Takeout MBOX file too big to open
Use a free MBOX viewer or split the file with a converter. Most email clients accept MBOX over 5 GB only after a long import.
Frequently Asked Questions
Is Google Takeout free to back up Gmail?
Yes. Takeout is free for personal Gmail and Google Workspace accounts. There’s no per-GB fee. After the export, you can convert the Takeout archive to PDF documents if you want a readable copy.
Will backing up Gmail delete my emails from the cloud?
No. Google Takeout, Gmail Offline, and dedicated backup tools all copy messages without removing them from Gmail. IMAP clients can delete messages if you remove them locally, so disable that behavior in client settings.
How often should I back up Gmail emails?
For most users, a monthly Takeout export plus a continuous IMAP sync is enough. Regulated industries should run weekly or daily incremental backups with a dedicated tool.
Can I back up my Gmail account to an external hard drive?
Yes. Run Takeout with “Send download link via email” and save the resulting ZIP to an external drive. Backup tools can also write directly to an external drive path.
Does Gmail have built-in long-term archiving?

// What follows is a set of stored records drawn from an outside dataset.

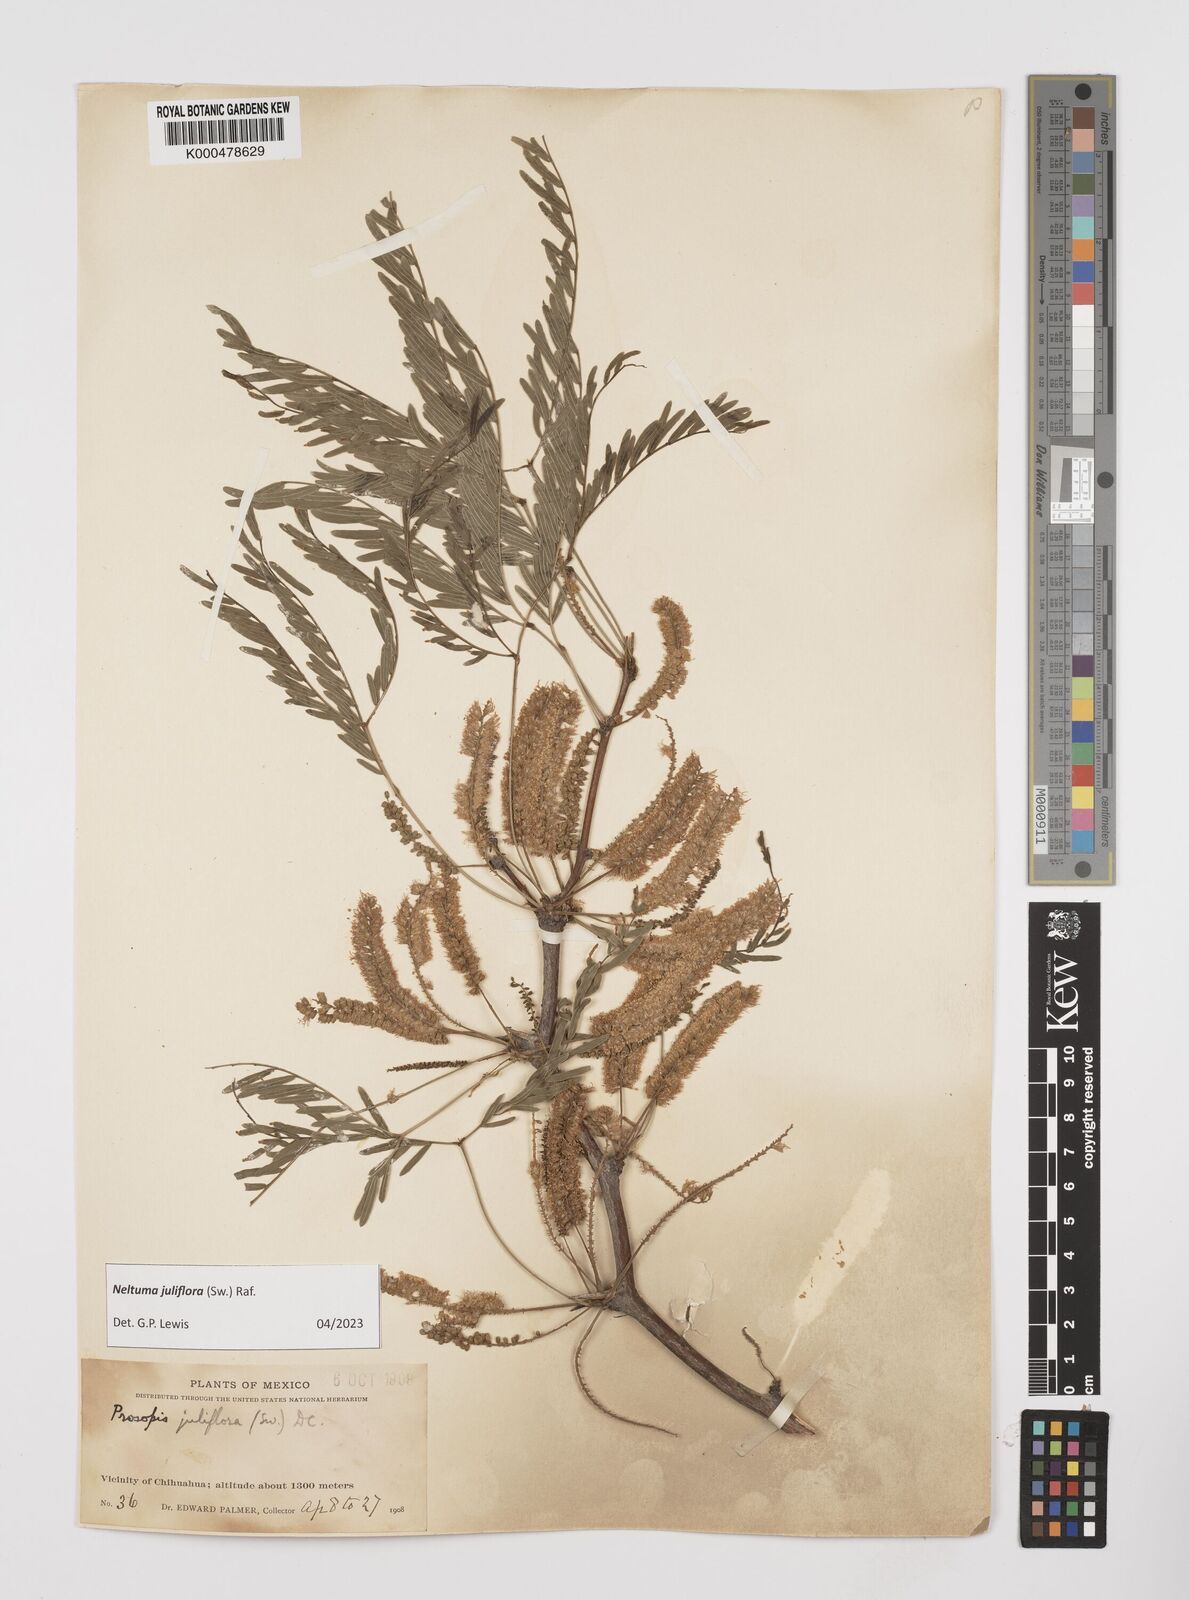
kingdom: Plantae
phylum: Tracheophyta
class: Magnoliopsida
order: Fabales
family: Fabaceae
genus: Prosopis
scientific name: Prosopis juliflora
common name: Mesquite
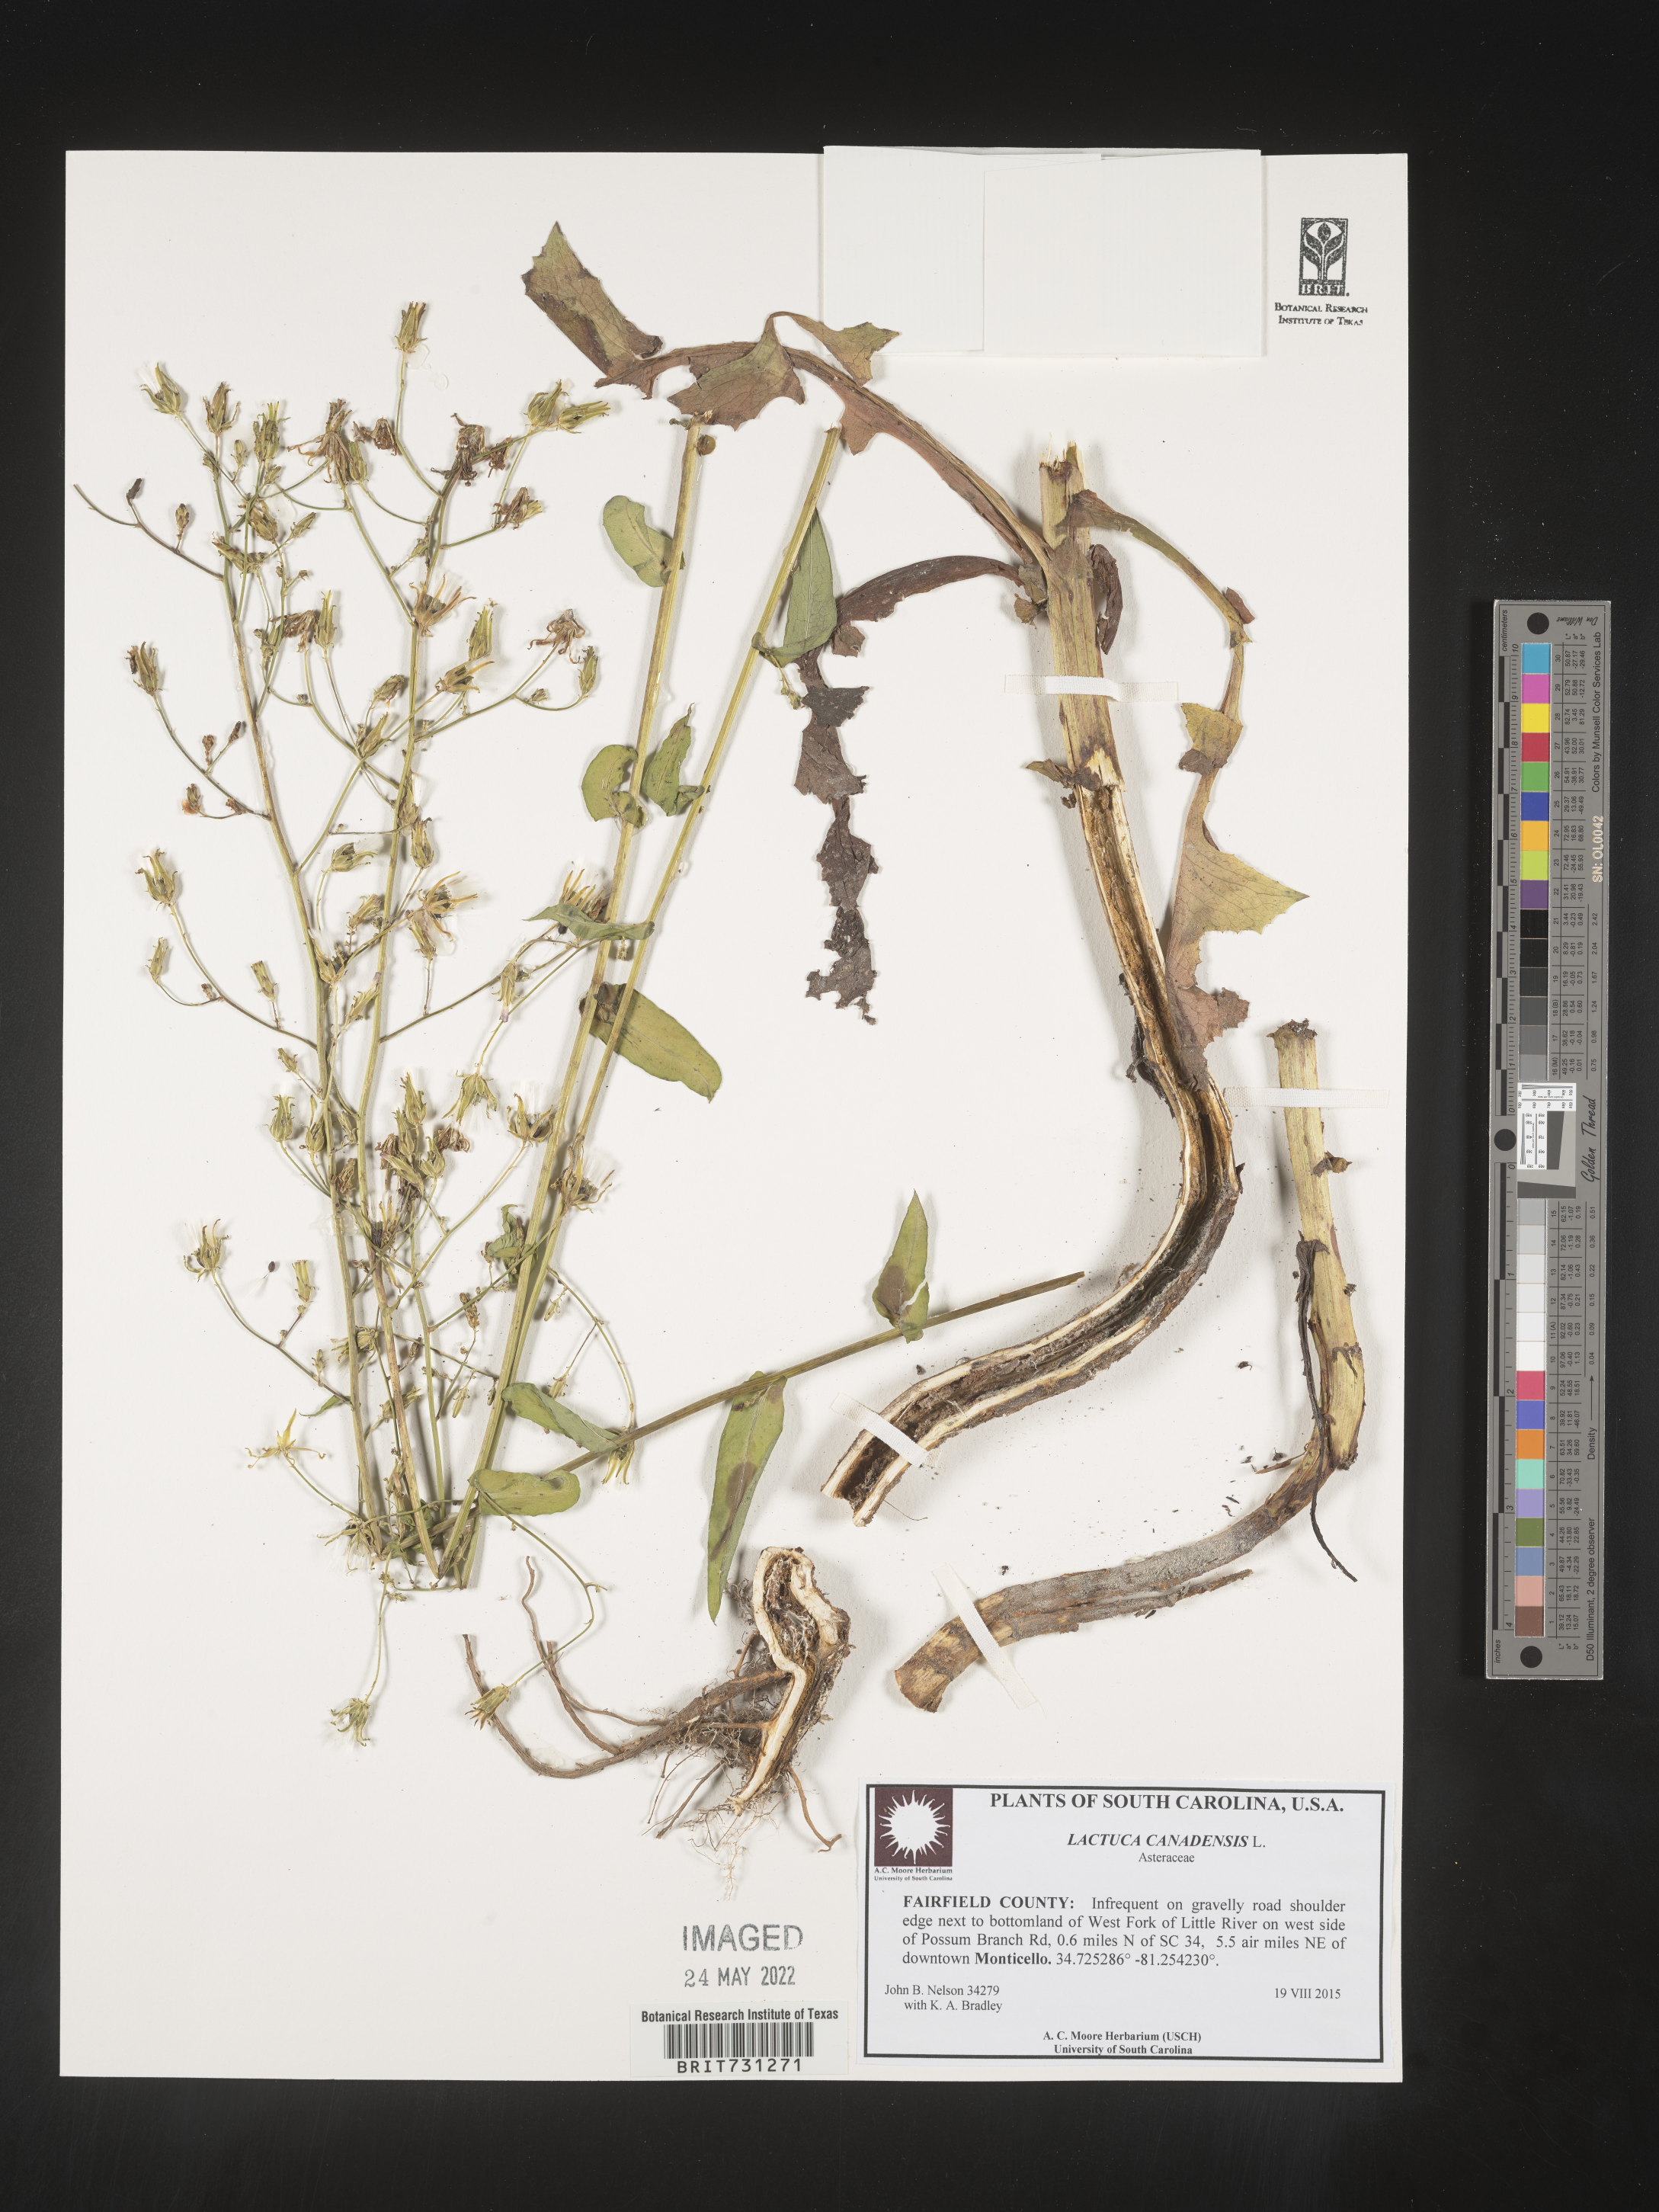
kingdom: Plantae
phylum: Tracheophyta
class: Magnoliopsida
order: Asterales
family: Asteraceae
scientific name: Asteraceae
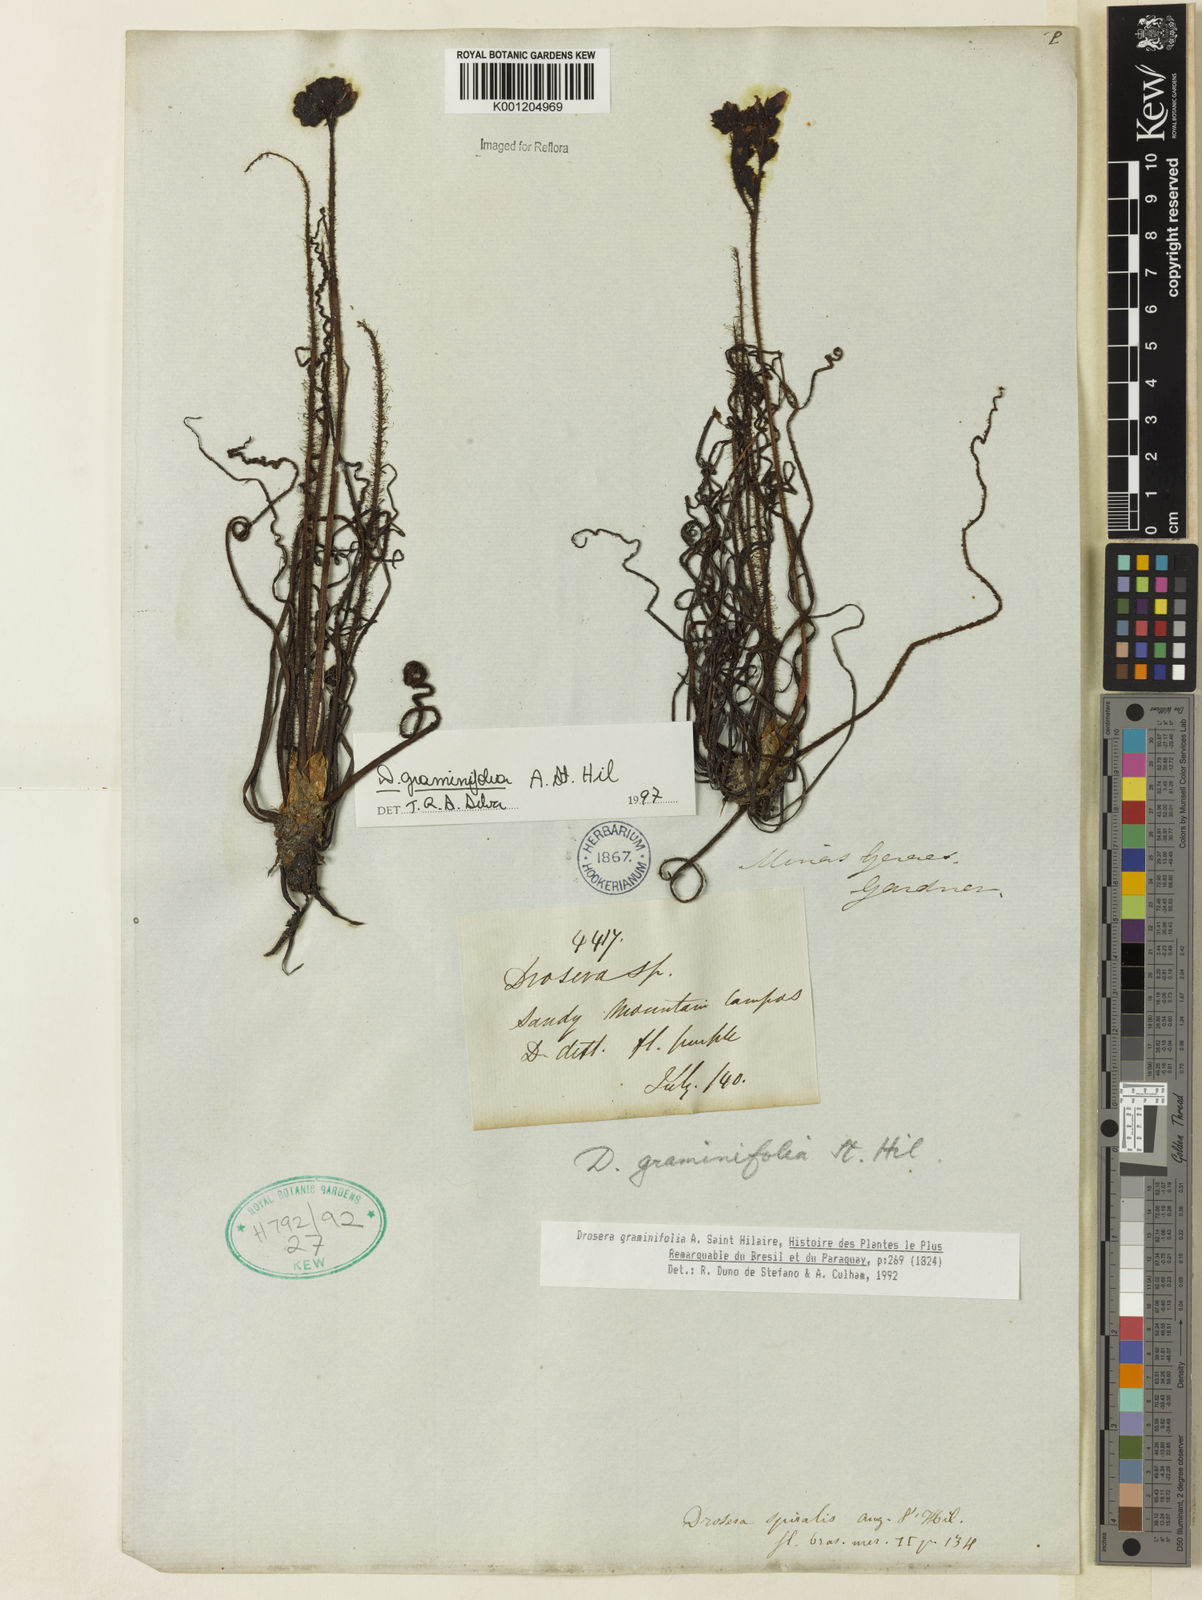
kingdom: Plantae
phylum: Tracheophyta
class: Magnoliopsida
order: Caryophyllales
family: Droseraceae
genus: Drosera
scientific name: Drosera graminifolia
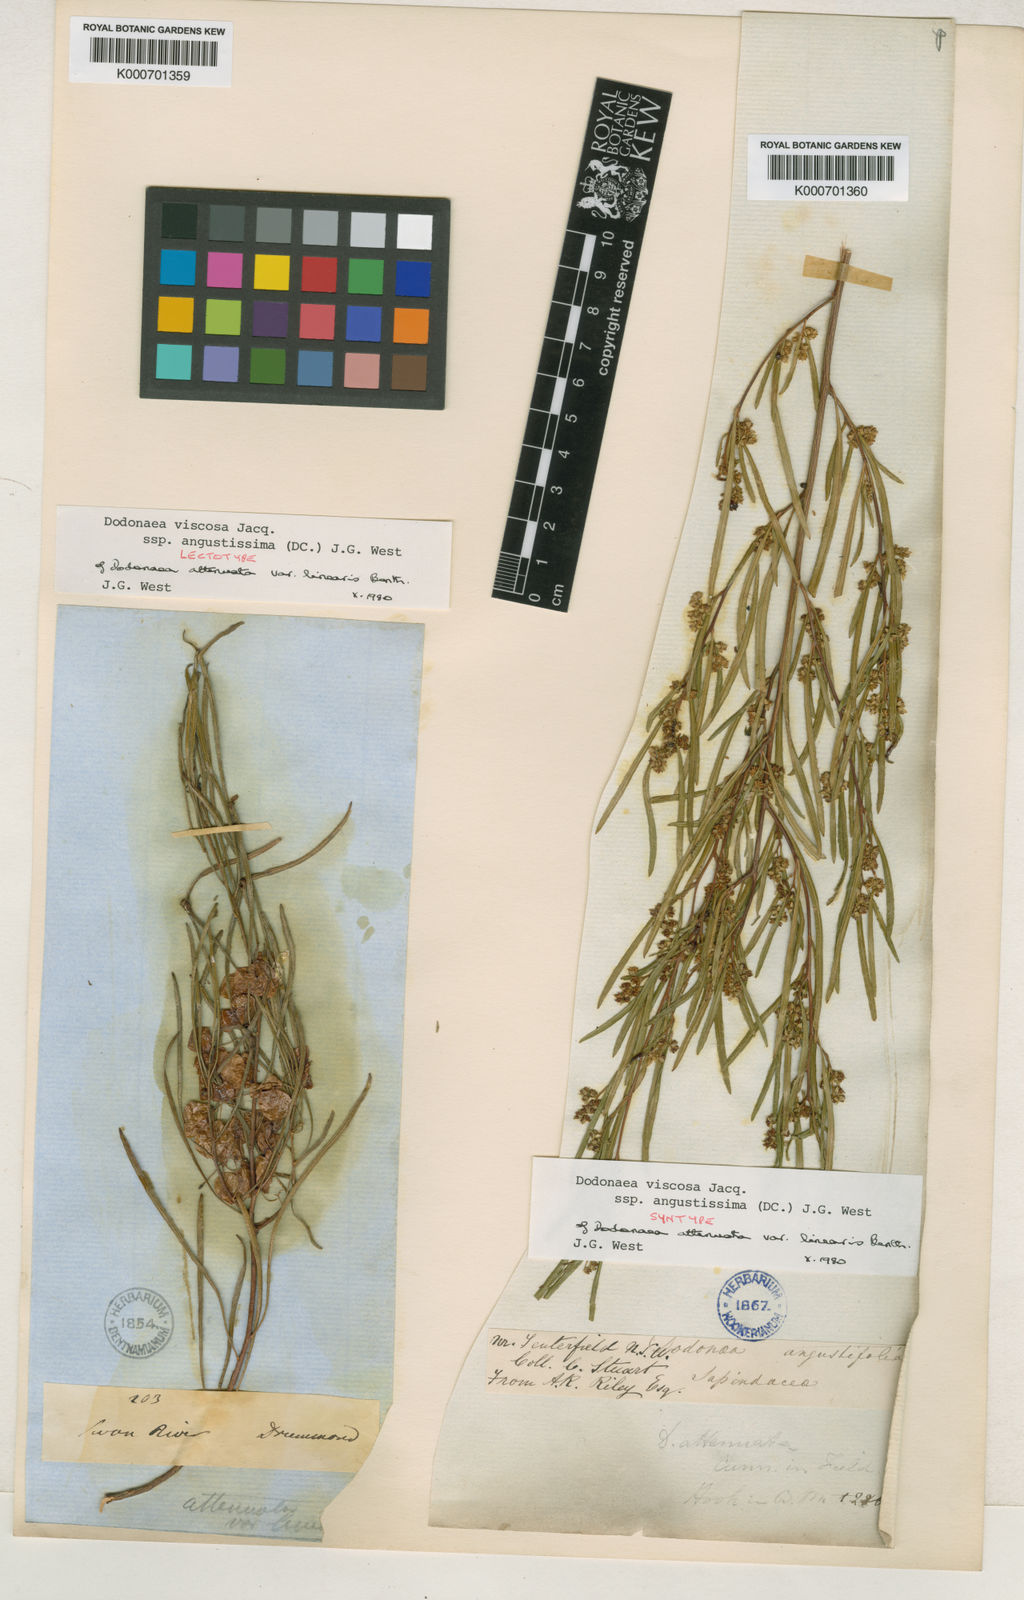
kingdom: Plantae
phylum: Tracheophyta
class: Magnoliopsida
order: Sapindales
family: Sapindaceae
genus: Dodonaea
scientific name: Dodonaea viscosa
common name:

No. Gmail keeps deleted messages for 30 days in Trash and indefinite mail in All Mail. Google doesn’t offer a versioned long-term archive. You need a separate Gmail backup for true retention.
What’s the best format to back up Gmail emails?
It depends on what you need. PST works best for Outlook imports. MBOX is universal across most email clients. EML lets you open individual messages in any client. PDF is best for read-only archiving and legal holds.